TEXT SEGMENT:
((

Saguaro National Park's oldest rocks, the Pinal Schist, predate the formation of the contemporary Basin and Range Province, of which the park is a part, by about 1.7 billion years. The schist is exposed in the Rincon Mountain District along a dry wash off Cactus Forest Loop Drive. Other ancient rocks, 1.4-billion-year-old altered granites, form much of Tanque Verde Ridge in the Rincon Mountain District.

Much later, about 600 million years ago, shallow seas covered the region around present-day Tucson; over time that led to deposition of sedimentary rocks—limestones, sandstones, and shales. Limestone, which occurs in the park in several places, was mined here in the late 19th century to make mortar. The future park land had six lime kilns, two in the Tucson Mountain District and four in the Rincon Mountain District. Three, all in the Rincon Mountain District, can be visited today—two along the Cactus Forest Trail and one along the Ruiz Trail.

))

WHAT YOU WILL DO:
**1)** Please copy the Saguaro National Park geology passage word for word, starting with "Much later, about" and going on through "the Ruiz Trail.".
**2)** Resume the Saguaro National Park geology passage, writing on from the end of its last sentence.
The lines after this point come from a separate source.

Saved entries
((

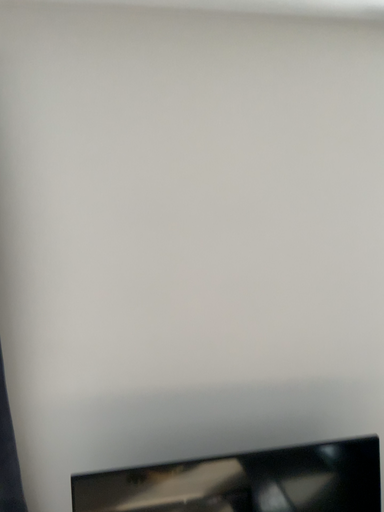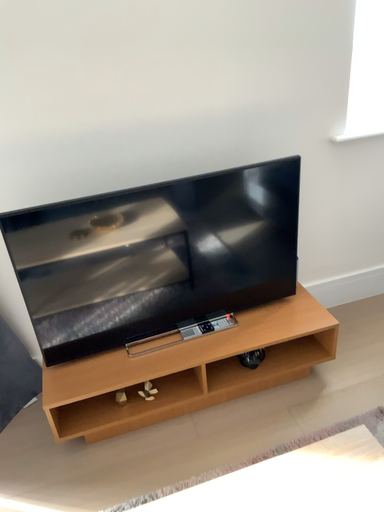
Question: Which way did the camera rotate in the video?

Choices:
 (A) rotated upward
 (B) rotated downward

Answer: (B)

))

TASK RESPONSES:
**1)**
Much later, about 600 million years ago, shallow seas covered the region around present-day Tucson; over time that led to deposition of sedimentary rocks—limestones, sandstones, and shales. Limestone, which occurs in the park in several places, was mined here in the late 19th century to make mortar. The future park land had six lime kilns, two in the Tucson Mountain District and four in the Rincon Mountain District. Three, all in the Rincon Mountain District, can be visited today—two along the Cactus Forest Trail and one along the Ruiz Trail.

**2)**
About 80 million years ago tectonic plate movements induced a period of mountain building, the Laramide orogeny, which lasted until about 50 million years ago in western North America. Explosive volcanic eruptions formed the Tucson Mountains about 70 million years ago, and the roof of the volcano at their center collapsed to form a caldera 12 mi across. The caldera was eventually filled by debris flows, the intrusion of a granitic pluton, and lava flows, some as recent as 30 to 15 million years ago. Volcanic rocks exposed in and near the Tucson Mountain District are remnants of these events. Examples include large breccia exposed at Grants Pass and a granitic remnant of the magma chamber, which is visible from the Sus Picnic Area in the Tucson Mountain District. Not all of the molten granite reached the surface of the Tucson Mountains; some cooled and crystallized far below.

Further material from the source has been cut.